I haven't been able to find much on Dr. Gwynne in the usual online sources for contemporary newspapers, census records and the like. I suspect that he may have been a clergyman, rather than a physician, but I don't know. I'll keep looking. It remains an open question how much, and in what role, Dr. Gwynne participated in the reunion festivities; we know that in Crock Davis' case thirty years previous, he was silent spectator at the veterans' business meeting, and did not eat at the same banquet table with the white veterans. Did a similar, Jim Crow standard apply to Dr. Gwynne at the "Last Confederate Reunion" in Jackson in 1944, or to other Confederate reunions across the South in the decades previous? It sure seems like a mistake to assume that it didn't, or that views on race and social position of black servants held by the white soldiers of 1861-65 had completely disappeared in the intervening decades.

No serious historian has ever, to my knowledge, questioned that black men, most of the them former slaves and personal servants, participated in Confederate reunions from the 1890s onward. It would be surprising if at least some men didn't, given the social pressures of the time and the pervasiveness of the "faithful slave" meme that helped define the Lost Cause. John Brown Gordon, commander of the United Confederate Veterans, described it at the time, observing that "these faithful servants at that time boasted of being Confederates, and many of them meet now with the veterans in their reunions, and, pointing to their Confederate badges, relate with great satisfaction and pride their experiences and services during the war. One of them, who attends nearly all the reunions, can, after a lapse of nearly forty years, repeat from memory the roll call of the company to which his master belonged." The great Southern historian Bell Irvin Wiley, writing just a few years before the "Last Confederate Reunion," devoted an entire chapter of his classic Southern Negroes, 1861-1865 to black body servants and their complex and (often distinctly unfaithful) relationships with their masters. It's a very convoluted business, as Wiley relates, but even he noted that "even now [1938], gray-haired Negroes, dressed in 'Confederate Gray,' are among the most honored veterans in attendance at soldier's reunions." They were honored by white Confederate veterans explicitly because they embodied the "faithful slave" meme that was central to the way the Confederacy was consistently portrayed by most Southerners at the time, and by some right up to today. I don't doubt that Dr. Gwynne (and Crock Davis, and Bill Yopp and ... ) gladly took part in these events, and took a measure of  satisfaction in their involvement in the war. But at the same time, their professed pride in the Confederate cause served a larger purpose for white Southerners, and (knowingly or not) those black men took on a role carefully crafted as part of the Lost Cause tradition, that of the loyal slave, still faithful to both his master and to the cause, decades later. They were honored and valued because they did this, as much as for their service to their masters decades before.

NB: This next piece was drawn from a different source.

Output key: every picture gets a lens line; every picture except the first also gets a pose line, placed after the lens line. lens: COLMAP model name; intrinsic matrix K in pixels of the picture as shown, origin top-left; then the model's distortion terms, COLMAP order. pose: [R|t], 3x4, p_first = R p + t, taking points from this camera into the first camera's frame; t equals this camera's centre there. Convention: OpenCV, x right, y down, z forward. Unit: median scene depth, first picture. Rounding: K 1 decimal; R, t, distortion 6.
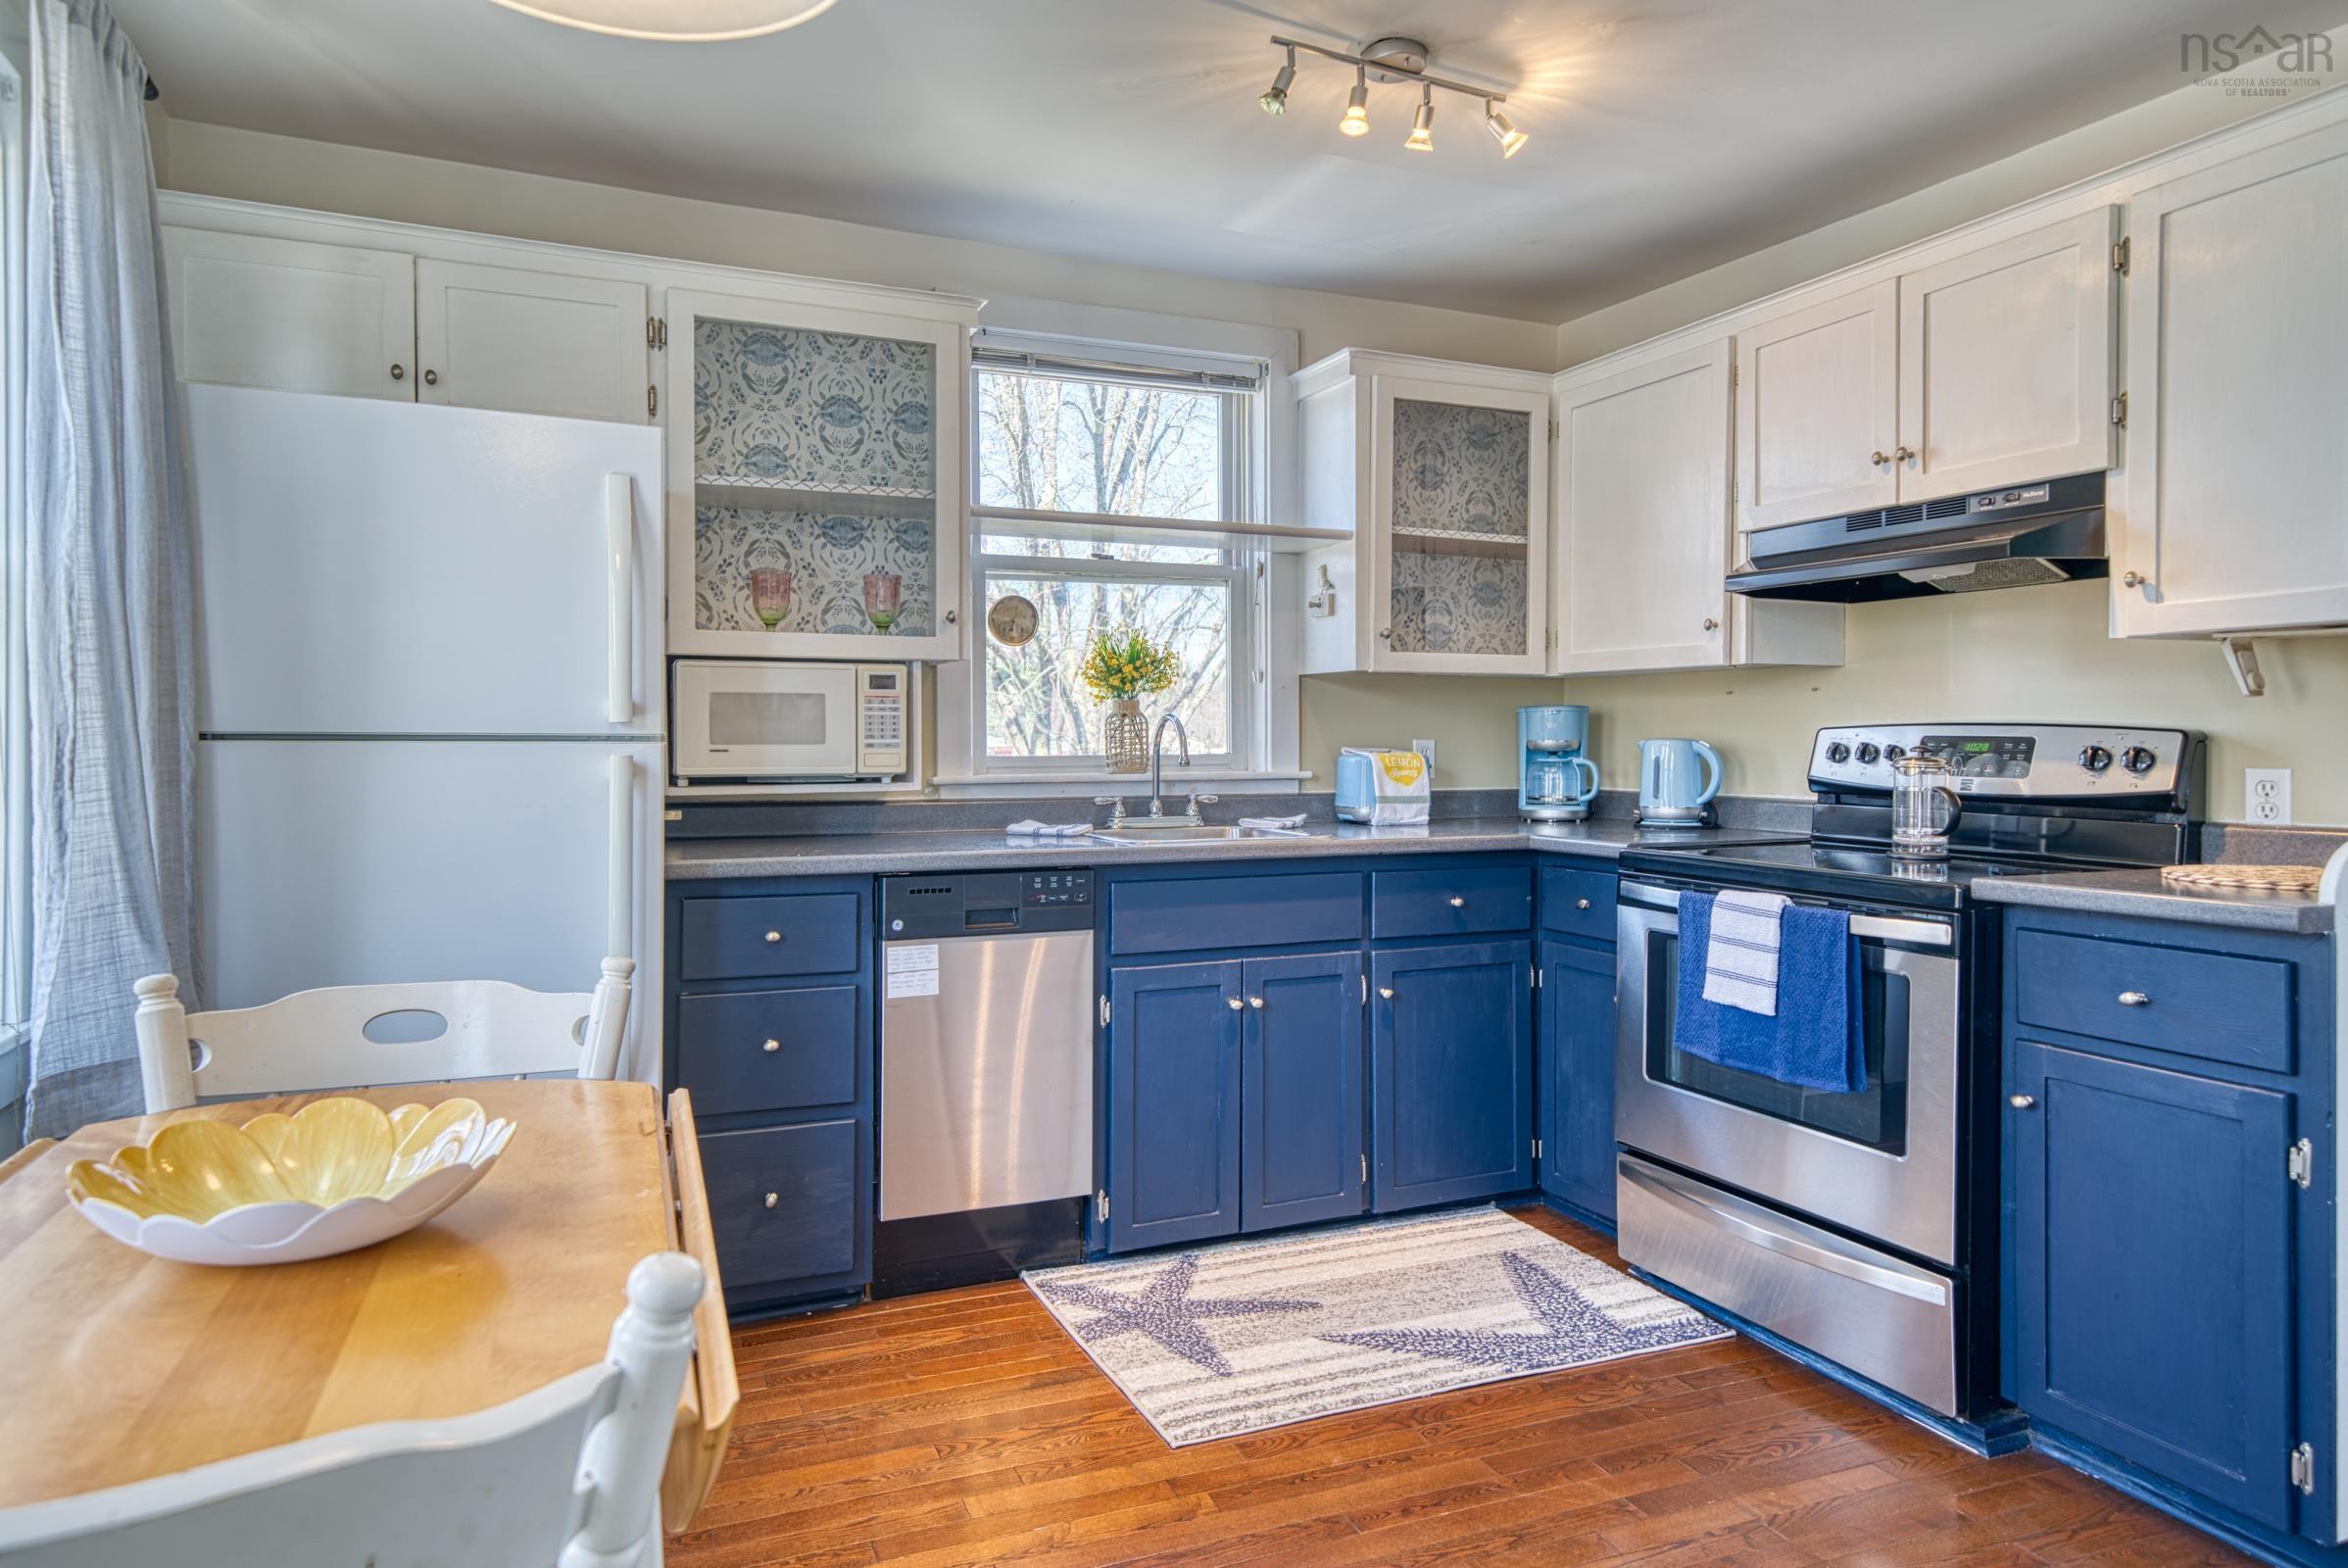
lens RADIAL K [[1311.9, 0, 1223.4], [0, 1311.9, 757.7], [0, 0, 1]] dist [0.005643, 0.003101]
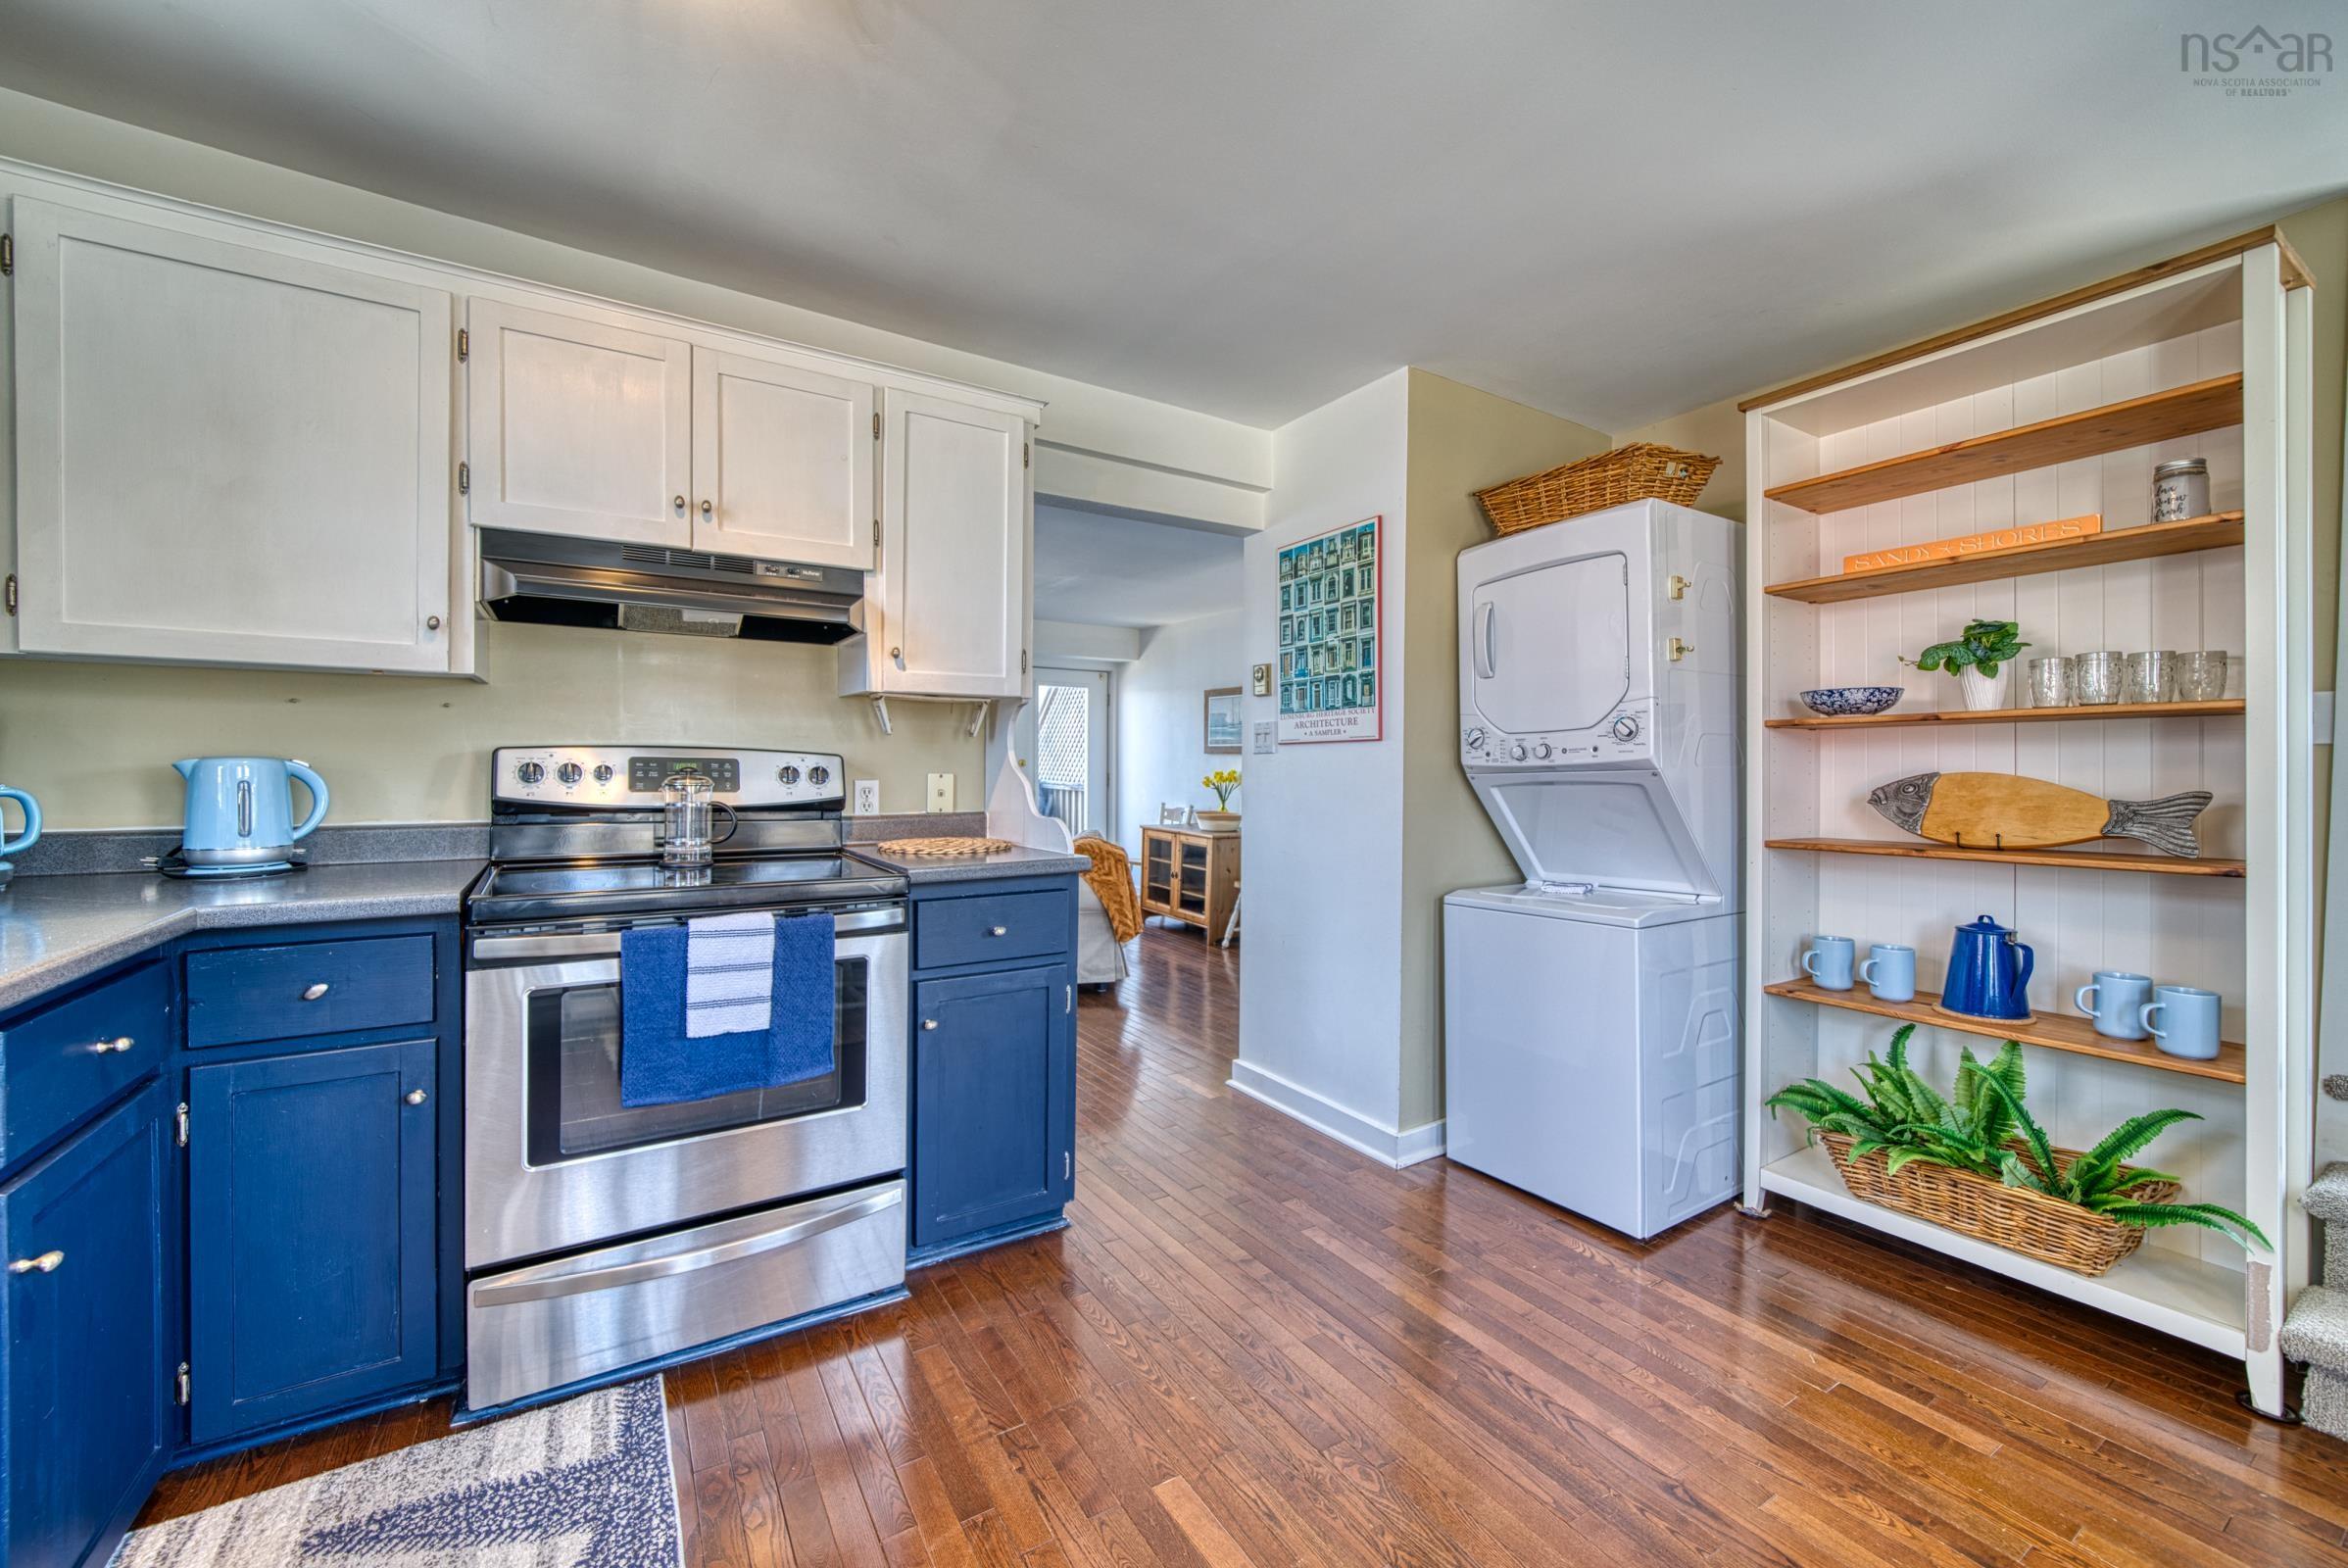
lens RADIAL K [[936.0, 0, 1117.2], [0, 936.0, 773.9], [0, 0, 1]] dist [-0.003368, 0.000650]
pose [[-0.084947, -0.019182, 0.996201, -0.309567], [0.005094, 0.999793, 0.019686, -0.016725], [-0.996372, 0.006747, -0.084831, 0.707121]]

People are complicated, and often their true motivations and beliefs are impossible to know. But we do a real disservice to the past to use the sort of historical shorthand offered in the case of Dr. Gwynne or dozens of other unnamed black men photographed at Confederate reunions, that their presence is prima facie evidence of the their having been soldiers, and accepted as co-equal peers by the white veterans. That is, to borrow a line commonly used as a cudgel by Southern heritage groups on those who disagree with them, a singularly bad case of "presentism," using fragments of the historical record to make the case for an entirely modern and self-serving interpretation. The actual contemporary evidence, when available, suggests otherwise. It does not honor these men to present them as something they were not, nor does it credit the research skill or integrity of the person making the claim.